Friedrich Karl of Limburg Stirum (10 January 1710 – 31 December 1771) was Count of Limburg Styrum and Bronckhorst, and Sovereign Lord of Gemen.

==Early life==
Friedrich Karl was born in 1710. He was the eldest son of Otto Leopold of Limburg Stirum and Amalia Anna Elisabeth von Schönborn (1686–1757). His younger brother, August Philipp Karl, became Prince-Bishop of Speyer.

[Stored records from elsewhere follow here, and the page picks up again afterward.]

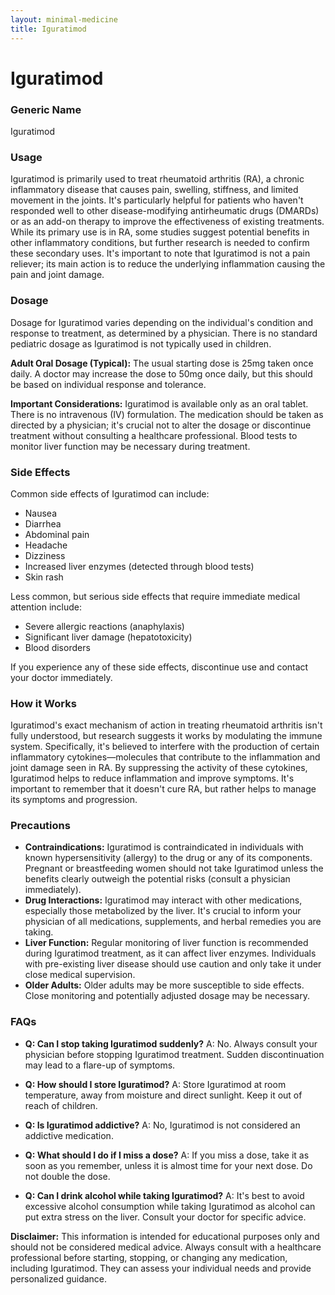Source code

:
 ```yaml
---
layout: minimal-medicine
title: Iguratimod
---
```


# Iguratimod
### Generic Name
Iguratimod

### Usage
Iguratimod is primarily used to treat rheumatoid arthritis (RA), a chronic inflammatory disease that causes pain, swelling, stiffness, and limited movement in the joints.  It's particularly helpful for patients who haven't responded well to other disease-modifying antirheumatic drugs (DMARDs) or as an add-on therapy to improve the effectiveness of existing treatments. While its primary use is in RA, some studies suggest potential benefits in other inflammatory conditions, but further research is needed to confirm these secondary uses.  It's important to note that Iguratimod is not a pain reliever; its main action is to reduce the underlying inflammation causing the pain and joint damage.

### Dosage
Dosage for Iguratimod varies depending on the individual's condition and response to treatment, as determined by a physician.  There is no standard pediatric dosage as Iguratimod is not typically used in children.  

**Adult Oral Dosage (Typical):**  The usual starting dose is 25mg taken once daily.  A doctor may increase the dose to 50mg once daily, but this should be based on individual response and tolerance.  

**Important Considerations:**  Iguratimod is available only as an oral tablet.  There is no intravenous (IV) formulation.  The medication should be taken as directed by a physician; it's crucial not to alter the dosage or discontinue treatment without consulting a healthcare professional.  Blood tests to monitor liver function may be necessary during treatment.

### Side Effects
Common side effects of Iguratimod can include:

*   Nausea
*   Diarrhea
*   Abdominal pain
*   Headache
*   Dizziness
*   Increased liver enzymes (detected through blood tests)
*   Skin rash

Less common, but serious side effects that require immediate medical attention include:

*   Severe allergic reactions (anaphylaxis)
*   Significant liver damage (hepatotoxicity)
*   Blood disorders

If you experience any of these side effects, discontinue use and contact your doctor immediately.


### How it Works
Iguratimod's exact mechanism of action in treating rheumatoid arthritis isn't fully understood, but research suggests it works by modulating the immune system. Specifically, it's believed to interfere with the production of certain inflammatory cytokines—molecules that contribute to the inflammation and joint damage seen in RA. By suppressing the activity of these cytokines, Iguratimod helps to reduce inflammation and improve symptoms.  It's important to remember that it doesn't cure RA, but rather helps to manage its symptoms and progression.


### Precautions
* **Contraindications:**  Iguratimod is contraindicated in individuals with known hypersensitivity (allergy) to the drug or any of its components.  Pregnant or breastfeeding women should not take Iguratimod unless the benefits clearly outweigh the potential risks (consult a physician immediately).
* **Drug Interactions:** Iguratimod may interact with other medications, especially those metabolized by the liver.  It's crucial to inform your physician of all medications, supplements, and herbal remedies you are taking.
* **Liver Function:**  Regular monitoring of liver function is recommended during Iguratimod treatment, as it can affect liver enzymes. Individuals with pre-existing liver disease should use caution and only take it under close medical supervision.
* **Older Adults:**  Older adults may be more susceptible to side effects.  Close monitoring and potentially adjusted dosage may be necessary.

### FAQs

* **Q: Can I stop taking Iguratimod suddenly?** A: No.  Always consult your physician before stopping Iguratimod treatment.  Sudden discontinuation may lead to a flare-up of symptoms.

* **Q: How should I store Iguratimod?** A: Store Iguratimod at room temperature, away from moisture and direct sunlight.  Keep it out of reach of children.

* **Q: Is Iguratimod addictive?** A: No, Iguratimod is not considered an addictive medication.

* **Q: What should I do if I miss a dose?** A: If you miss a dose, take it as soon as you remember, unless it is almost time for your next dose.  Do not double the dose.

* **Q:  Can I drink alcohol while taking Iguratimod?** A: It's best to avoid excessive alcohol consumption while taking Iguratimod as alcohol can put extra stress on the liver.  Consult your doctor for specific advice.


**Disclaimer:** This information is intended for educational purposes only and should not be considered medical advice. Always consult with a healthcare professional before starting, stopping, or changing any medication, including Iguratimod.  They can assess your individual needs and provide personalized guidance.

His father was the eldest child and the only son of Count Hermann Otto II von Limburg-Stirum-Bronckhorst and Countess Charlotte Amalie von Vehlen und Meggen. His maternal grandparents were Count Melchior Friedrich von Schönborn-Buchheim and the former Baroness Maria Anna Sophia Johanna von Boyneburg-Lengsfeld (a daughter of Johann Christian von Boyneburg). Among his very large maternal family were uncles Johann Philipp Franz von Schönborn (the Prince-Bishop of Würzburg), Friedrich Karl von Schönborn-Buchheim (the Prince-Bishop of Würzburg and Bamberg who served as Vice-Chancellor of the Holy Roman Empire), Damian Hugo Philipp von Schönborn-Buchheim (the Prince-Bishop of Speyer and Bishop of Konstanz), Rudolf Franz Erwein von Schönborn (the diplomat and composer), Anselm Franz von Schönborn-Heusenstamm, and Franz Georg von Schönborn (the Elector and Archbishop of Trier who was also Prince-Bishop of Worms and Prince-Provost of Ellwangen)

==Career==
Following the death of his father in 1743, he became Sovereign Lord of Gemen, serving until his death in 1771.

==Personal life==
He died on 31 December 1771 without descendants and the rule of Gemen passed to his brother.